Re: Quality of "ID science" (was Identity of the ID designer)

From: John Burgeson (
Date: Thu Mar 13 2003 - 17:49:31 EST

  • Next message: John Burgeson: "ID science"

    Howard wrote (back in December, 2002) in part:

    "Here's one suggestion for a possible starting point if you choose to break
    the silence.

    Dembski's entire system of arguing for the need for the formational action
    labeled "intelligent design" (non-natural, non-miraculous, form-conferring
    action by an unidentified, unembodied, choice-making agent) depends, first
    and foremost, on successfully demonstrating that some particular biotic
    system or structure, call it "X", could not possibly have been formed by the
    joint effect of all actual (whether known or unknown) natural processes. He
    wishes to have this demonstration seen as a purely scientific enterprise.

    In his estimation the demonstration of this need is scientifically
    accomplished by proving that X has the quality labeled "specified
    complexity." The "complexity" portion of that requirement is satisfied, he
    says, when it can be demonstrated that the probability for the formation of
    some X (the bacterial flagellum, for instance) by the joint effect of all
    actual (both known and unknown) natural processes has a numerical value less
    than 10 exp (-150). Call this probability P(X|N), where N represents the
    joint effect of all actual natural processes.

    Question: Is it possible, on the basis of what is now known about the
    formational capabilities of the universe, to perform the computation of the
    actual numerical value of P(X|N) for the E. coli bacterial flagellum?"

    First -- I think it is not possible. I see some similarity between it and
    Vernon Jenkin's hypothesis, but, of course, much more sophisticated.

    Second -- with the publishing here of Johnson's recent crude, insulting and
    uncivil comments on Keith, I find I am less interested than before in
    pursuing this topic. I know -- a turd in the living room does not mean the
    kitchen is unsanitary. It may just mean a small child is loose. But Johnson
    is old enough to understand what he is saying.

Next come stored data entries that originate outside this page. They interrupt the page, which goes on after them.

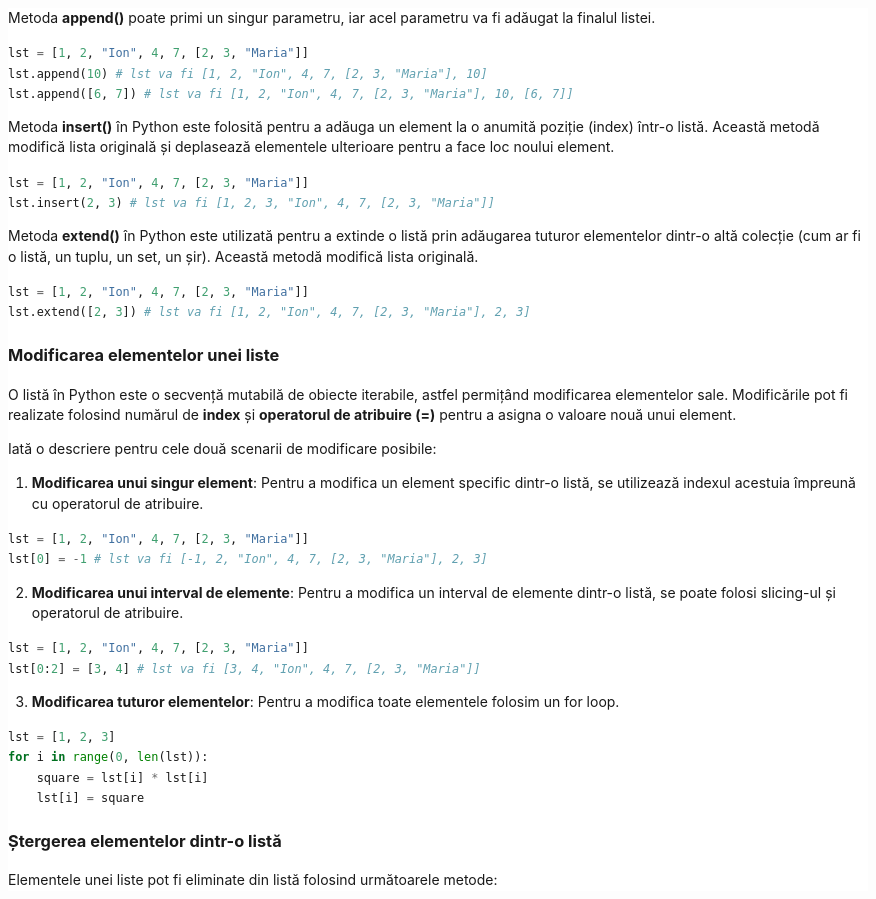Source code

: Metoda **append()** poate primi un singur parametru, iar acel parametru va fi adăugat la finalul listei.
```python
lst = [1, 2, "Ion", 4, 7, [2, 3, "Maria"]]
lst.append(10) # lst va fi [1, 2, "Ion", 4, 7, [2, 3, "Maria"], 10]
lst.append([6, 7]) # lst va fi [1, 2, "Ion", 4, 7, [2, 3, "Maria"], 10, [6, 7]]
```

Metoda **insert()** în Python este folosită pentru a adăuga un element la o anumită poziție (index) într-o listă. Această metodă modifică lista originală și deplasează elementele ulterioare pentru a face loc noului element.
```python
lst = [1, 2, "Ion", 4, 7, [2, 3, "Maria"]]
lst.insert(2, 3) # lst va fi [1, 2, 3, "Ion", 4, 7, [2, 3, "Maria"]]
```

Metoda **extend()** în Python este utilizată pentru a extinde o listă prin adăugarea tuturor elementelor dintr-o altă colecție (cum ar fi o listă, un tuplu, un set, un șir). Această metodă modifică lista originală.
```python
lst = [1, 2, "Ion", 4, 7, [2, 3, "Maria"]]
lst.extend([2, 3]) # lst va fi [1, 2, "Ion", 4, 7, [2, 3, "Maria"], 2, 3]
```

### Modificarea elementelor unei liste

O listă în Python este o secvență mutabilă de obiecte iterabile, astfel permițând modificarea elementelor sale. Modificările pot fi realizate folosind numărul de **index** și **operatorul de atribuire (=)** pentru a asigna o valoare nouă unui element.

Iată o descriere pentru cele două scenarii de modificare posibile:

1. **Modificarea unui singur element**: Pentru a modifica un element specific dintr-o listă, se utilizează indexul acestuia împreună cu operatorul de atribuire.
```python
lst = [1, 2, "Ion", 4, 7, [2, 3, "Maria"]]
lst[0] = -1 # lst va fi [-1, 2, "Ion", 4, 7, [2, 3, "Maria"], 2, 3]
```
2. **Modificarea unui interval de elemente**: Pentru a modifica un interval de elemente dintr-o listă, se poate folosi slicing-ul și operatorul de atribuire. 
```python
lst = [1, 2, "Ion", 4, 7, [2, 3, "Maria"]]
lst[0:2] = [3, 4] # lst va fi [3, 4, "Ion", 4, 7, [2, 3, "Maria"]]
```

3. **Modificarea tuturor elementelor**: Pentru a modifica toate elementele folosim un for loop.
```python
lst = [1, 2, 3]
for i in range(0, len(lst)):
    square = lst[i] * lst[i]
    lst[i] = square
```

### Ștergerea elementelor dintr-o listă

Elementele unei liste pot fi eliminate din listă folosind următoarele metode:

    Third -- Have you read Del Ratzsch's recent book (name escapes me but it
    came out in 2000 and was about the possibility of teleogy in science). I
    skimmed it last week and may take it out here at Iliff for the spring
    quarter. Actually -- has anyone here read it and have an opinion on it?

    From my brief skim (1 or 2 hours) it seemed to make more sense than the
    single defense of teleogy I saw 4 years ago from AL Plantinga. I think that
    defense was in an issue of ARN -- possibly in 1998.